With --num_clones=3 it is using 3 clones indeed and nvidia-smi looks like this: +-----------------------------------------------------------------------------+ | Processes: GPU Memory | | GPU PID Type Process name Usage | |=============================================================================| | 0 46390 C python 8679MiB | | 1 46390 C python 9191MiB | | 2 46390 C python 9191MiB | | 3 46390 C python 281MiB | +-----------------------------------------------------------------------------+

matteopresutto commented 4 years ago

@YknZhu @huihui-personal @gpapan I am adding new evidence for this issue with the hope of shining more light on it. This is how the runs I described above converge and how they compare on my dataset: The IOUs for all the classes I have IOU_class0 IOU_class1 IOU_class2 IOU_class3

Precisions: precision_class0 precision_class1 precision_class2 precision_class3

Recalls: recall_class0 recall_class1 recall_class2 recall_class3

Learning Rate comparison: learning_rate

Logits losses: logits_loss

Mean IOU miou

Regularization loss: regularization_loss

And the total loss: total_loss

There are differences in the logit loss, regularization loss and total loss

YknZhu commented 4 years ago

Thanks for the detailed analysis! Note that using multiple clones doesn't guarantee exactly same behavior with single clone and larger batch size (e.g. BN).

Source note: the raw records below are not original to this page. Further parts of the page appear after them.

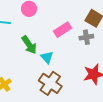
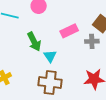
brown cross: (50, 83) -> (50, 82), turned -35

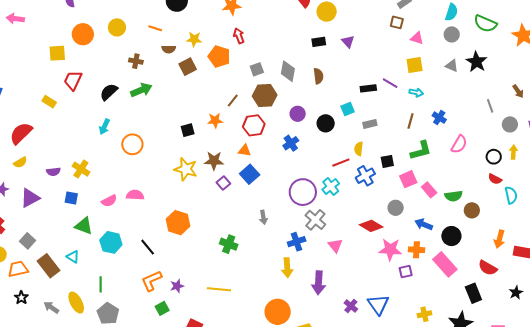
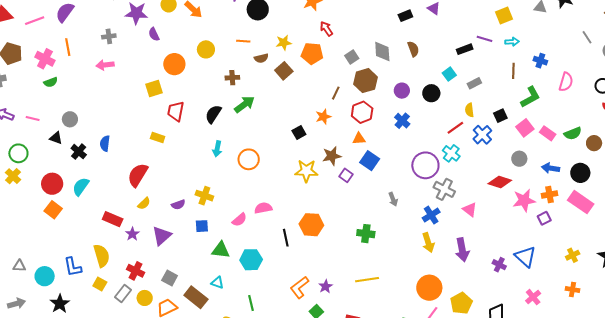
black line: (148, 247) -> (286, 238), moved, turned 42

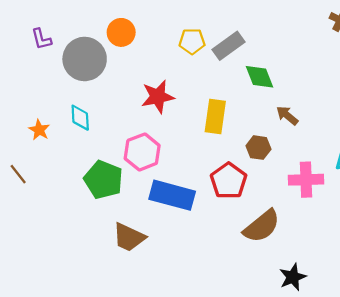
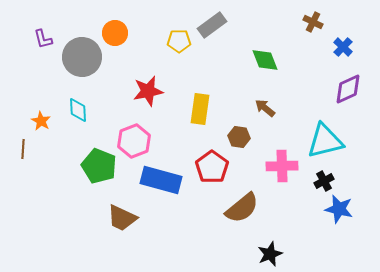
gray rectangle: (229, 46) -> (212, 25), moved
green diamond: (260, 77) -> (265, 60), moved
brown line: (18, 174) -> (23, 149), moved, turned 42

We also updated clone implementation (revert back to slim) in https://github.com/tensorflow/models/pull/7788. Would you like to give it a try?

matteopresutto commented 4 years ago

Thanks for the reply @YknZhu and apologies for the late response. I digged deeper on the issue following your advice and indeed the batchnorm update_ops directives in the update vector of tensorflow are separate for each clone. It seems that the moving averages and moving variances are being updated locally for each clone while the gammas and betas are being updated synchronously (as they are actually updated with grandients which are collected and averaged before each descent step). Does the new #7788 commit tackle the asynchronicity of the update_ops for moving averages and variances?

P.S.: my cloned version is from late august of this year